ACTIVITY ->
The lines to copy are those holding the string "developed" in the entries below.

Dataset excerpts
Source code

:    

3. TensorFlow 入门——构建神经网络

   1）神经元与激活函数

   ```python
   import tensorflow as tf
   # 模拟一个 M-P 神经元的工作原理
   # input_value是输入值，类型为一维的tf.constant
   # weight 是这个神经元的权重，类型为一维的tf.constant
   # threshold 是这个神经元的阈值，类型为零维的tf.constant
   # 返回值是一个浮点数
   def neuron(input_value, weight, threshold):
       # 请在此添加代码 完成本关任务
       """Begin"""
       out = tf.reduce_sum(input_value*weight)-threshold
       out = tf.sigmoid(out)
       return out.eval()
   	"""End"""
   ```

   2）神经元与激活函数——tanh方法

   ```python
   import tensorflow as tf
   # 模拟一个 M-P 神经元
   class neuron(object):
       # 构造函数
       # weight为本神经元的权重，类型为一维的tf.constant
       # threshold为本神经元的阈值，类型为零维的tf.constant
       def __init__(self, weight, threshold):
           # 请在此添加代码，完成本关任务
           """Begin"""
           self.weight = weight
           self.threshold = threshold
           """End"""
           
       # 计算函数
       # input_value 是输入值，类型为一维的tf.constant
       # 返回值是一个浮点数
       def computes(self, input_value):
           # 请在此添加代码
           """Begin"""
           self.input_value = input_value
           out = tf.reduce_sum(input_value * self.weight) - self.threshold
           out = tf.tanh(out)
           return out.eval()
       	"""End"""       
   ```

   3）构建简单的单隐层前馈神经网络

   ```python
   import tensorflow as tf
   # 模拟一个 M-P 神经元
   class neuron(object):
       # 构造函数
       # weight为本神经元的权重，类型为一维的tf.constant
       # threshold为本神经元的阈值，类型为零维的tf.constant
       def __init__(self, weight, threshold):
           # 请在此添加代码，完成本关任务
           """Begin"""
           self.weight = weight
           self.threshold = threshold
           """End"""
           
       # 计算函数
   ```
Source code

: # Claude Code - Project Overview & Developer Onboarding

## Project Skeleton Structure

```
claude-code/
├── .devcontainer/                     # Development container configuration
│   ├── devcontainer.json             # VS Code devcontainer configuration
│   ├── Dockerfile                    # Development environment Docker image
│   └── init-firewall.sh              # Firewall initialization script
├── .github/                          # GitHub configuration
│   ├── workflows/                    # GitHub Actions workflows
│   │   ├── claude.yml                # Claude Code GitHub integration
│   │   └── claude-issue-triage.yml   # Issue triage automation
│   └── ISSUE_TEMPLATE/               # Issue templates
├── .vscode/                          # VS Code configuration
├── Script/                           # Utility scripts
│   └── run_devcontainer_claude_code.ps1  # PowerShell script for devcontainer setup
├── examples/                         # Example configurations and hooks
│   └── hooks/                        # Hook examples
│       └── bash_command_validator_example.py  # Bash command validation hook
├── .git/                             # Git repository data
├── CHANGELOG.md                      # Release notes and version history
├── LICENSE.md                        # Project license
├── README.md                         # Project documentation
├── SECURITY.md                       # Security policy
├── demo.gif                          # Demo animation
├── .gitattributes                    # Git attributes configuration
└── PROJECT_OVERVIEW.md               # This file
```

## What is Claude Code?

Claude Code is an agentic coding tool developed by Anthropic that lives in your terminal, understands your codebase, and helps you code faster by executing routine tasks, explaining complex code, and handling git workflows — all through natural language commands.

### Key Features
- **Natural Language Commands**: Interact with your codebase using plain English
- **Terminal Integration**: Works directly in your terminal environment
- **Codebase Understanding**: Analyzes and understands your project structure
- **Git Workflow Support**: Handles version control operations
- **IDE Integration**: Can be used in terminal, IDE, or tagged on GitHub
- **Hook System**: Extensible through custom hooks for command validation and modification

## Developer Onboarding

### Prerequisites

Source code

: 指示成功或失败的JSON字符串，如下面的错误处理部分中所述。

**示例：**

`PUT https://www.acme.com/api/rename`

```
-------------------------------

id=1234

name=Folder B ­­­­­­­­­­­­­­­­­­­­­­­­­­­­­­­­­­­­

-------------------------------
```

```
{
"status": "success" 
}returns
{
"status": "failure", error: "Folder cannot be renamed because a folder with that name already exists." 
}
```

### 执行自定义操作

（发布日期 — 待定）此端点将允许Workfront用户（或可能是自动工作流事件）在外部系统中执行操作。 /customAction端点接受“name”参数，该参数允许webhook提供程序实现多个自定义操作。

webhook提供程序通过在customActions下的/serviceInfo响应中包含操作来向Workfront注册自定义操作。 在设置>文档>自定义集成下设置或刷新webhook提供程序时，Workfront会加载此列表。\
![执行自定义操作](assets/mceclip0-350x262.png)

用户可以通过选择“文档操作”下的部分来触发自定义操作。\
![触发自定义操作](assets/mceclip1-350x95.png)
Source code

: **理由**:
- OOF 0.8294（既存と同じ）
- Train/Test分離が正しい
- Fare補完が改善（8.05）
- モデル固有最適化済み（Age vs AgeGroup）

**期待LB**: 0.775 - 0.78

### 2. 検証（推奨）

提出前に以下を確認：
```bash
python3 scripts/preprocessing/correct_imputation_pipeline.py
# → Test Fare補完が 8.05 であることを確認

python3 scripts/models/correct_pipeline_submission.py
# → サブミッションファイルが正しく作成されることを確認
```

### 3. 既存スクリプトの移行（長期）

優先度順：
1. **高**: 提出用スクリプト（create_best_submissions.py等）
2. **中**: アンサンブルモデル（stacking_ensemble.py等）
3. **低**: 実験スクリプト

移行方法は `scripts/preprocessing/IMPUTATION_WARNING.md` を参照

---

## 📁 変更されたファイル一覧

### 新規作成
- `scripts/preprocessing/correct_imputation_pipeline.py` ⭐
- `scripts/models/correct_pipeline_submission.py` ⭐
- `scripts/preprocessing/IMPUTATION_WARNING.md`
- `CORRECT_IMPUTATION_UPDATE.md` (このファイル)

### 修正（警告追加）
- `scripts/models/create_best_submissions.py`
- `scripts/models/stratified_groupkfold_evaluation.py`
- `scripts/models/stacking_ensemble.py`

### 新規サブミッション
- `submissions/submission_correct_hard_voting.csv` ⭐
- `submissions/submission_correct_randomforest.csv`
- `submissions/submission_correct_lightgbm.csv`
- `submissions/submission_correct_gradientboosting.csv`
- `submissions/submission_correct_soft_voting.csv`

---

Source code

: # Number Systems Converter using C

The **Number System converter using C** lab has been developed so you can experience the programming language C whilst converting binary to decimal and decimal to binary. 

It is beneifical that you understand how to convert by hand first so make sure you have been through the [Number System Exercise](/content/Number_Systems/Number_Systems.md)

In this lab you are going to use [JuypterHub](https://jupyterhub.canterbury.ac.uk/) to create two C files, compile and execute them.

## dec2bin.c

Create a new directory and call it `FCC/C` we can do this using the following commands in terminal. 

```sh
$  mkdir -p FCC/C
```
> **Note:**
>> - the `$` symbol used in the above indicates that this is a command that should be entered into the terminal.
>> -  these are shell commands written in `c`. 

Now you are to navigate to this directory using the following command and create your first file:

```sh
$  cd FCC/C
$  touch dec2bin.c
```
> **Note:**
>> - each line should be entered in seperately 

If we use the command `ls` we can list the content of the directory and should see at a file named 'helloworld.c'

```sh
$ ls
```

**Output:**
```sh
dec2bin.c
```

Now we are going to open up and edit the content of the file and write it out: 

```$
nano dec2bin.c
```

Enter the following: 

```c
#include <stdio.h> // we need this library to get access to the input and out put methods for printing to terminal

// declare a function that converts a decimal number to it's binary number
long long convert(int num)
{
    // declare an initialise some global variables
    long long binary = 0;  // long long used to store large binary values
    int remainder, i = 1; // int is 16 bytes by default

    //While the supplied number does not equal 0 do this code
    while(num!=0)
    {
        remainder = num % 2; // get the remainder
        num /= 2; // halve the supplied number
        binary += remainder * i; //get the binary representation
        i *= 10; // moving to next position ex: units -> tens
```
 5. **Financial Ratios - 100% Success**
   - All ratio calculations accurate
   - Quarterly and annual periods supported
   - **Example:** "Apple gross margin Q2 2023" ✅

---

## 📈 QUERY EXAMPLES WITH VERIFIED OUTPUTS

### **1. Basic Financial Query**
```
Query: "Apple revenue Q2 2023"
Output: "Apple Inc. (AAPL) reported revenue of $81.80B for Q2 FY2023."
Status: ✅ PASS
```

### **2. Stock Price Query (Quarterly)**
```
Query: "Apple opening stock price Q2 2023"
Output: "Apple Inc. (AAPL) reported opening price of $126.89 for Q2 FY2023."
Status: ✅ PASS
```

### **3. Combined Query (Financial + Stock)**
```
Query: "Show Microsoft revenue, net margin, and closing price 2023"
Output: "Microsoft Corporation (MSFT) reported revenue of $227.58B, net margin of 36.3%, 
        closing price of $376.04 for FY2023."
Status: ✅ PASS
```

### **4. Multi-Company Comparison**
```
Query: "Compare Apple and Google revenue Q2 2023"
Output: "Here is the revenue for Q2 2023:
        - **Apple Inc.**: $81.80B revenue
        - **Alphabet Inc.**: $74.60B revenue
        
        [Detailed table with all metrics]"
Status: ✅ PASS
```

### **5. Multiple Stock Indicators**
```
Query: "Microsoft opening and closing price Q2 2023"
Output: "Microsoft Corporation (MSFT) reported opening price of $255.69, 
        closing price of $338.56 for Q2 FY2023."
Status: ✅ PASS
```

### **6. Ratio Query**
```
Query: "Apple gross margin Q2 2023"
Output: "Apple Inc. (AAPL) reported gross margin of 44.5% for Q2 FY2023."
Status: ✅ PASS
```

YOUR RESPONSE ->
Claude Code is an agentic coding tool developed by Anthropic that lives in your terminal, understands your codebase, and helps you code faster by executing routine tasks, explaining complex code, and handling git workflows — all through natural language commands.
The **Number System converter using C** lab has been developed so you can experience the programming language C whilst converting binary to decimal and decimal to binary. 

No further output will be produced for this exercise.